„Die Zeit, in der die Toten Spaß haben, hat begonnen“ - die das sagen, sind die Toten selbst und dass sie ein lustiges Völkchen sind, zeigt sich schon mit ihrer Kleidung. Ob Kostüm, Pelzmantel oder Overall, alles strahlt in leuchtendem Orange. Gemeinsam hausen sie in einem Unterstand und ihre Anführer sind zwei Straßenkehrer, die sich nicht nur um den Zivilisations-, sondern auch den Menschenmüll kümmern. Und da die Gesellschaft immer neue Opfer und Außenseiter produziert, geht dem Trupp der Nachschub nicht aus. Ihren Spaß haben die Toten, zu denen auch die Leidtragenden gehören, weil sie ihre Ansprüche an die Lebenden geltend machen: Rache für erlittenes Unrecht soll es sein, vielleicht auch Gerechtigkeit und Vergebung.
„Marketplace 76“, die neue Produktion von Jan Lauwers und der Needcompany bei der Ruhrtriennale, hält Gerichtstag. Ort ist, der Titel sagt es, der Marktplatz eines Dorfes, die Agora, und hier veranstalten die Bewohner ein Tribunal, das an Lars von Trier und dessen filmisches Lehrstück „Dogville“ denken lässt. In dem kleinen Dorf sind bei einer Gasexplosion 24 Menschen getötet worden. Der erste Jahrestag enthüllt allerdings eine neue Katastrophe: Die vermisste Pauline kann sich aus der Gewalt des Klempners Alfred - Marc Dutroux und Josef Fritzl lassen grüßen - befreien, der sie 76 Tage in den Katakomben des Dorfes gefangen gehalten und missbraucht hat. Eine Szene, die Lauwers mit verstörender Vehemenz inszeniert: Alfred vergewaltigt das junge Mädchen hinter einem Karree aus vier Edelstahltischen und läuft zwischendurch immer wieder nach vorne, um seine Tat voyeuristisch auf einem Monitor mitzuverfolgen. Und wieder hat die Revolution in Orange eine neue Parteigängerin.

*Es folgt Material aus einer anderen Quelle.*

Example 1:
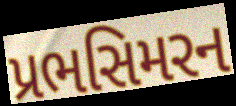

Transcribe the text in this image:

પ્રભસિમરન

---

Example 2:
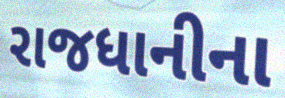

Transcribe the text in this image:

રાજધાનીના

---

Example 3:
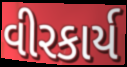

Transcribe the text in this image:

વીરકાર્ય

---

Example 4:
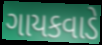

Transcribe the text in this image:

ગાયકવાડે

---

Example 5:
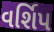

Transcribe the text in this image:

વર્શિપ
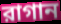
রাগান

Anders als in früheren Stücken der Needcompany sind die narrativen Knoten des Plots diesmal ziemlich dicht geknüpft. Pauline ist nicht nur vom Klempner missbraucht worden, schon ihr Bruder hat sich an ihr vergangen und umgebracht; und auch die Mutter begeht Selbstmord. Unheil türmt sich auf Unheil und das rückt die Geschichte gelegentlich nah ans Melodram. Andererseits erschweren die immer neuen Wendungen und Facetten der Figuren eindeutige moralische Urteile. Unschuldig ist hier niemand und das macht den Kitt dieses Kollektivs aus.

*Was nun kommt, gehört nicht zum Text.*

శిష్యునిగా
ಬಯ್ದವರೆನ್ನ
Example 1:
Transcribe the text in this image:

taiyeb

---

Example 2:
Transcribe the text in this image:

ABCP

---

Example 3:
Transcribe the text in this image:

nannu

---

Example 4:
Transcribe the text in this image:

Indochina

Zudem lässt die Ästhetik der Needcompany mit Tanzeinlagen, Liedern zwischen Folklore, Chorsatz und Rocksong, Puppenspiel, aber auch ironischen Brechungen tragische Konsequenz nur in homöopathischen Dosen zu. So steigert sich die Brutalität der Lynchjustiz an dem Klempner, der im Brunnen ertränkt und dann am Pranger einer Beleuchtungsbrücke aufgehängt wird, stetig, bis Jan Lauwers als moderierender Entertainer mit einer witzigen Bemerkung die Luft aus der Szene lässt. Und das Einschweben des orangefarbenen Straßenkehrers und Boatpeople Squinty auf einem Ufo mit aufblasbaren Delfinen vom Himmel ist schiere Lust am Spiel. Diese Leichtigkeit, das Jonglieren mit Stil- und Emotionslagen zeugt allerdings auch von eine großen Virtuosität der Neecompany und ihres Leiters. Am Ende geht Jan Lauwers allerdings die alte 68er-Schindmäre durch. Da wird die Liebe und Vergebung als Lösung der gesellschaftlichen Konflikte gefeiert, wenn die Witwe des Klempners als glückliche heilige Hure ein Luftballon-Riesenbaby als gemeinsames Dorfbalg zur Welt bringt – das das nicht funktioniert, dazu muss man nicht mal die Toten befragen.